Exactly how many lines in the entries contain "pixels"? Give that number alone.

> [Records supplied]:
-- -- --
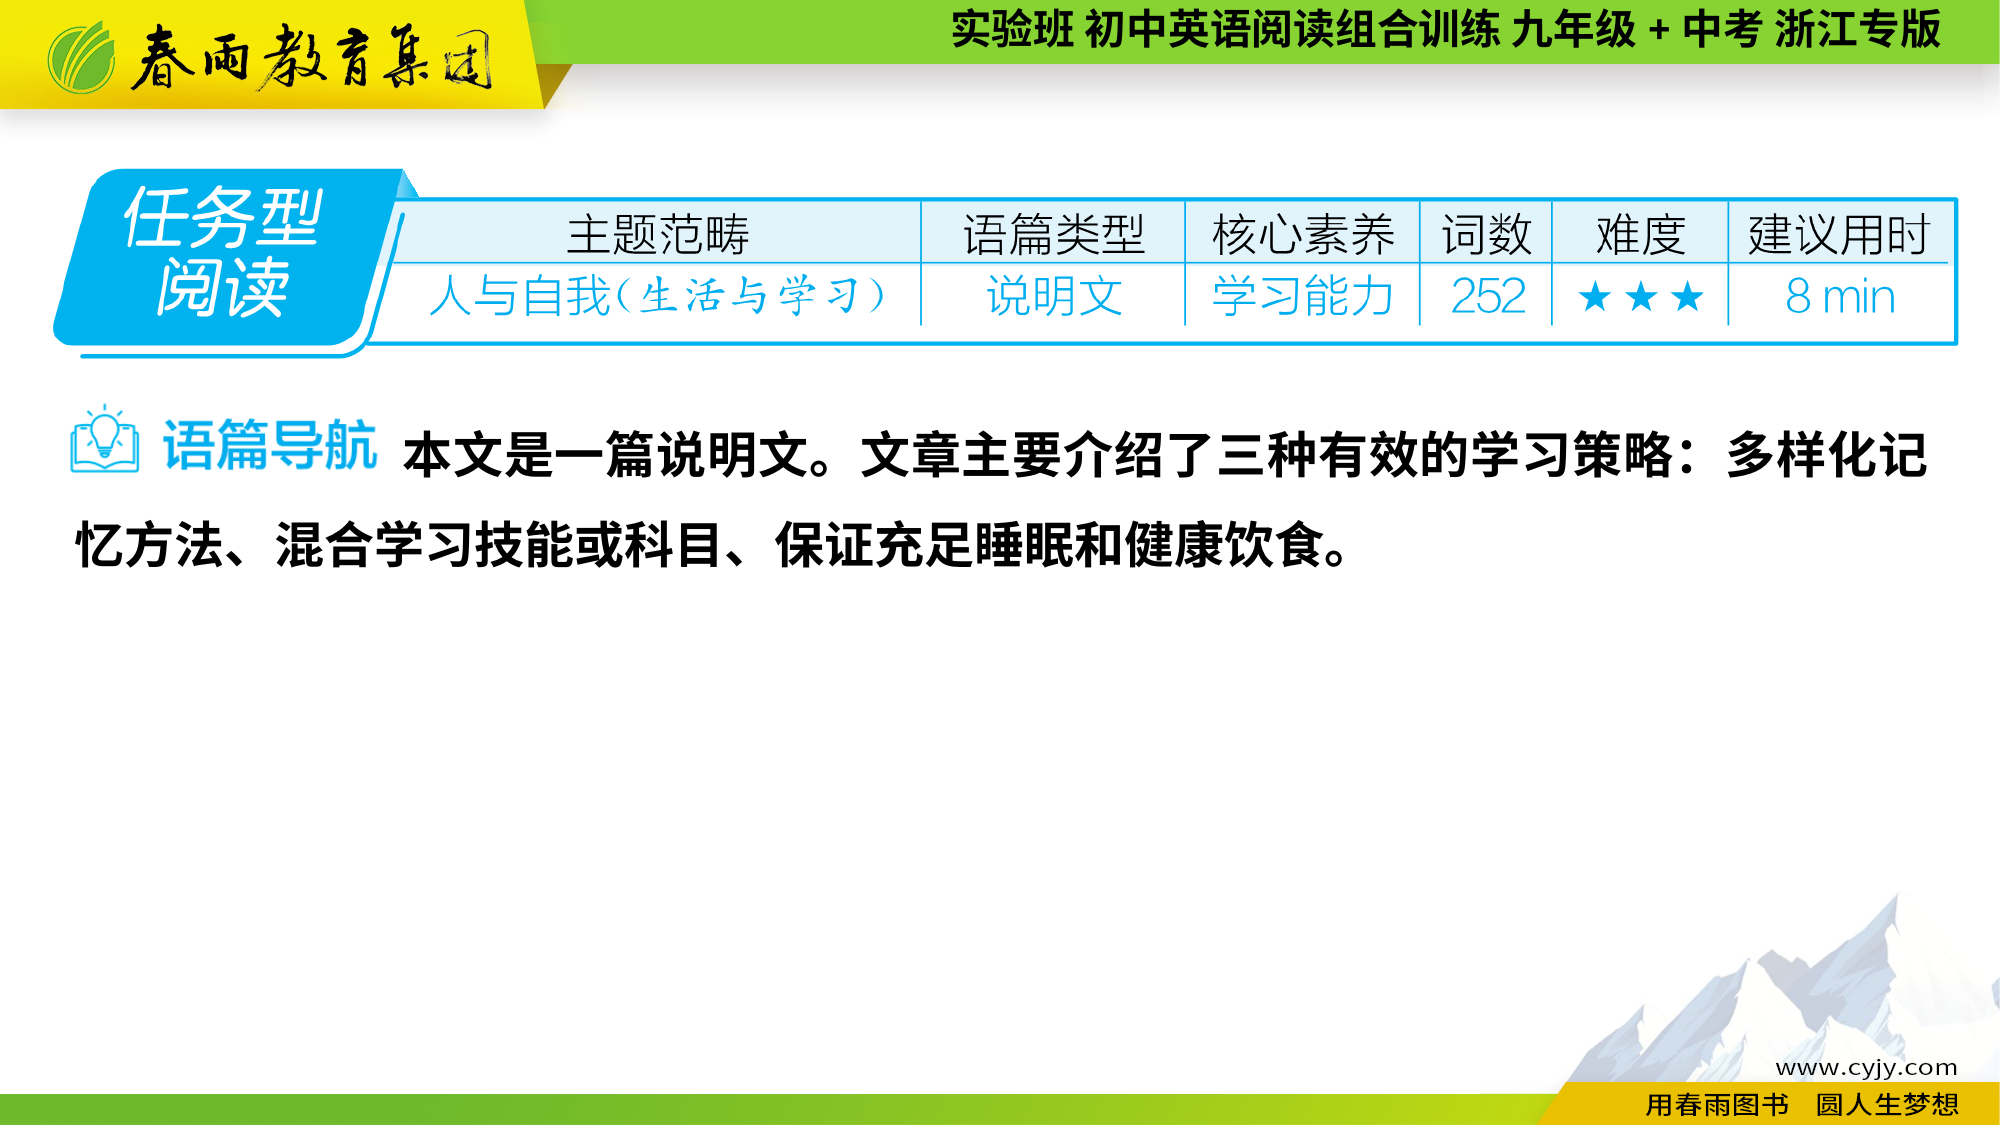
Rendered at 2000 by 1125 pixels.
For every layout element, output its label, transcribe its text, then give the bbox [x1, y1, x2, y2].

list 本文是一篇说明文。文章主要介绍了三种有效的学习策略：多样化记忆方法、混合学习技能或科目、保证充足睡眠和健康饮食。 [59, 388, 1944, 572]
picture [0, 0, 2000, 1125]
-- -- --
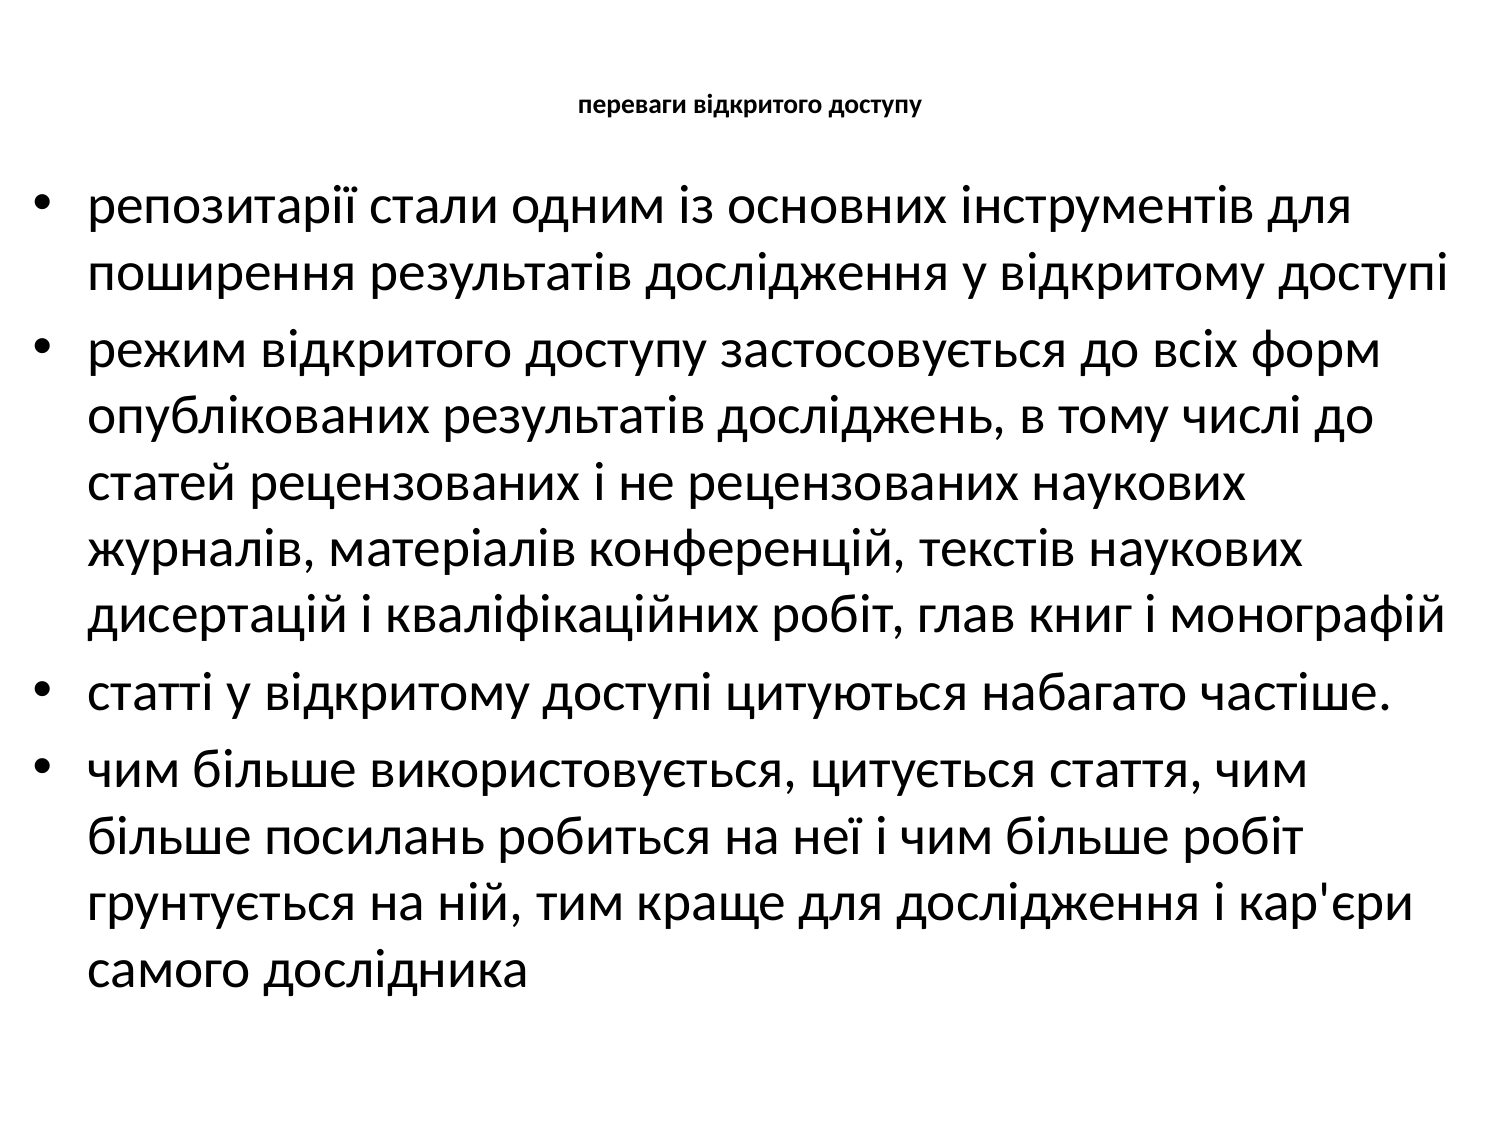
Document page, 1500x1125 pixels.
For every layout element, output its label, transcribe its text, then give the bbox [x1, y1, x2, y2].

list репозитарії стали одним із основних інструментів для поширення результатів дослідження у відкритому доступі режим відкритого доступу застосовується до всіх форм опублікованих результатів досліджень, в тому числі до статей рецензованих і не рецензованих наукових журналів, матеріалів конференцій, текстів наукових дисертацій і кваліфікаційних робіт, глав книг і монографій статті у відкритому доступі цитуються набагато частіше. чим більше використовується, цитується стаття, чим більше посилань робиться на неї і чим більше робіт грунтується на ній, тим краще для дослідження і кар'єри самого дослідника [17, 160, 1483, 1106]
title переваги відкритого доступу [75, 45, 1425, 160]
-- -- --
> [Exercise answer]:
2